Retaining rings are a type of metal fastener installed into a groove on a shaft or in a housing or bore. They hold components or assemblies and are designed for one-time use only. The retaining ring grooves feature a compact design that allows for fewer machining operations compared to other fastening techniques. Read on to learn all about retaining rings grooves and understand why they are important.
What Are Retaining Rings?
Retaining rings gained popularity thanks to their compact and more functional design than their traditional counterparts. These metal fasteners eliminate the drilling, threading, tapping, and other machining operation typically associated with standard alternatives like nuts, screws, and bolts. What is more, retaining rings can significantly reduce manufacturing costs as they can be machined using other manufacturing processes.
According to engineers, retaining rings can be specified based on an application’s installation and removal requirements, conditions and operating environment, rotational speed, expected force loads on the ring, and cost.
The diameter of retaining rings can be from 1 millimeter to 1 meter. The different combinations of shape, size, style, and material result in designs that work in a wide variety of industries. Retaining rings can be used in wind turbines, bicycles, gas pumps, fitness equipment, office equipment, doorknobs, and more.
Types Of Retaining Rings
There are four types of retaining rings, and each can be broken down into sub-types depending on the application’s needs.
Tapered Section Retaining Rings
Tapered section retaining rings decrease from the center to the free ends symmetrically. They remain circular when contracted or expanded within the normal use limits, thus ensuring contact with the groove along the ring periphery. The tapered section retaining rings can be installed axially or radially.

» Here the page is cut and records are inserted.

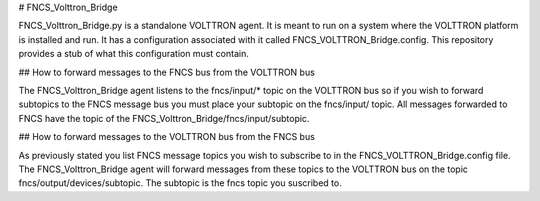 # FNCS_Volttron_Bridge
FNCS_Volttron_Bridge.py is a standalone VOLTTRON agent. It is meant to run on a system where the VOLTTRON platform is installed and run. It has a configuration associated with it called FNCS_VOLTTRON_Bridge.config. This repository provides a stub of what this configuration must contain.

## How to forward messages to the FNCS bus from the VOLTTRON bus
The FNCS_Volttron_Bridge agent listens to the fncs/input/* topic on the VOLTTRON bus so if you wish to forward subtopics to the FNCS message bus you must place your subtopic on the fncs/input/ topic. All messages forwarded to FNCS have the topic of the FNCS_Volttron_Bridge/fncs/input/subtopic.

## How to forward messages to the VOLTTRON bus from the FNCS bus
As previously stated you list FNCS message topics you wish to subscribe to in the FNCS_VOLTTRON_Bridge.config file. The FNCS_Volttron_Bridge agent will forward messages from these topics to the VOLTTRON bus on the topic fncs/output/devices/subtopic. The subtopic is the fncs topic you suscribed to.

Constant Section Retaining Rings
Constant section retaining rings, also known as snap rings, are made of flat or round wire. The material used is the same width at any point along the ring’s circumference. When contracted or expanded, these rings are deformed elliptically, and as a result, they contact the groove at three or more isolated points. That said, they never contact the groove continuously around the periphery.
Spiral Retaining Rings
Spiral retaining rings are axially installed externally onto shafts or internally into housing or bores. Manufactured by coiling flat wire into the shape of the retaining ring, they make a 360-degree contact with the groove. Spiral rings usually come with a removal notch to simplify the removal process.
Circular Push-On Rings
A circular push-on ring mirrors a toothed washer. They are installed by pressing onto the end of a grooved shaft until the inner teeth of the nut snap into the groove. The use of push nuts helps cut costs of threading the nut onto the shaft’s end during the manufacturing process.
Why Are Retaining Ring Grooves Important?
The retaining groove determines how good retaining rings are. If the groove doesn’t properly install the fastener retaining ring, the assembly’s capacity would be less than the retaining ring’s rated capacity. This is why the groove shouldn’t be neglected when developing assemblies held by a retaining ring. Quite the contrary, you should put a lot of consideration when designing the grove so that you can decrease the chance of assembly failure and boost thrust load capacity.
The Ideal Width of a Ring Groove
The groove shouldn’t be as thick as the ring, or else the ring will never install correctly. And if the ring isn’t correctly placed, it will work itself out of the groove. It’s recommended that the groove is wider by a few thousandths of an inch than the ring’s thickness to ensure proper installation. Axial tolerance will allow for slight dishing when the load is applied and properly seated in a groove.
The Ideal Depth of a Ring Groove
The groove’s depth defines how much the retaining ring extends beyond it. So, a too shallow groove will cause a lever-arm effect where axial forces cause the retaining ring’s dishing, which could result in premature assembly failure. Ideally, the groove’s depth should be one-third of the retaining ring’s radius.
In Conclusion
A retaining ring is most likely to fail due to deformation of the ring, which would prevent the ring from searing correctly. So, design engineers shouldn’t overlook the importance of the groove when developing a retaining ring. The integrity of the groove and the material it’s made out of are the two crucial things for building a solid retaining ring.